Bosses at Cumbria-born Eddie Stobart Logistics have confirmed that major shareholder DBAY Advisors have expressed interest in taking over the business.

In what it said was a response to media speculation, the haulage company’s board confirmed it had received a “preliminary expression of interest” from the international asset management firm, which currently has a 10 per cent stake in the road haulage business.

However, in a statement Eddie Stobart’s board was coy over where the approach from DBAY Advisors could lead.

Confirming that it had received the expression of interest “in relation to a possible offer to be made by funds managed by DBAY for the entire issued, and to be issued, share capital of the company”, Eddie Stobart added: “There can be no certainty either that an offer will be made nor as to the terms of any offer, if made. A further announcement will be made when appropriate.”

Under stock market rules DBAY Advisors – which has offices in London and Douglas on the Isle of Man – has until 5pm on October 7 to either table a formal bid or walk away.

And any deal would need to be voted through by shareholders, which include largest single shareholder Neil Woodford.

Mr Woodford – who owns 23 per cent of the company – was forced to suspend his fund following a series poor results that led to hundreds of investors attempting to cash out.

According to reports, Mr Woodford has been selling shares to raise sufficient cash to re-open his fund – but selling shares in Eddie Stobart is currently not an option.

Last month shares in Eddie Stobart were suspended at 70p after the company, which trades on the junior AIM stock exchange, revealed that bosses had found a £2 million accounting error.

They said profits for the first half would be "significantly lower" than forecast and led to chief executive Alex Laffey being shown the door with immediate effect.

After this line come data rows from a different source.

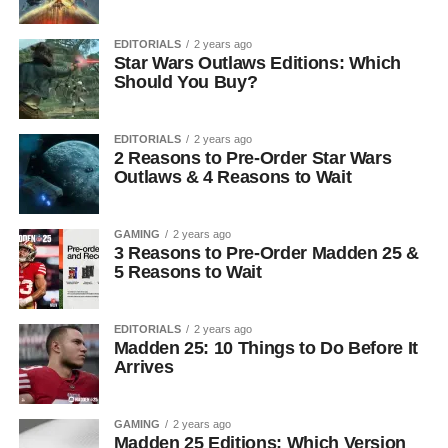
EDITORIALS
2 years ago
Star Wars Outlaws Editions: Which
Should You Buy?
EDITORIALS
2 years ago
2 Reasons to Pre-Order Star Wars
Outlaws & 4 Reasons to Wait
GAMING
2 years ago
3 Reasons to Pre-Order Madden 25 &
5 Reasons to Wait
EDITORIALS
2 years ago
Madden 25: 10 Things to Do Before It
Arrives
GAMING
2 years ago
Madden 25 Editions: Which Version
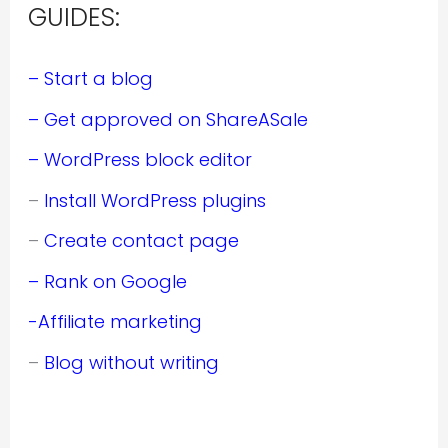
GUIDES:
– Start a blog
– Get approved on ShareASale
– WordPress block editor
–
Install WordPress plugins
–
Create contact page
– Rank on Google
-Affiliate marketing
–
Blog without writing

Isle of Man-based DBAY Advisors has been involved with Eddie Stobart for several years, including its flotation in 2017 in which Carlisle-headquartered Stobart Group – which owns Carlisle Lake District Airport – sold its stake in the haulage business.

Eddie Stobart Logistics continues to pay royalties to its former owner for using the name – synonymous with Cumbria since its creation in the 1940s – although its bosses have said they are reviewing whether to keep the name once the current licensing deal ends next year.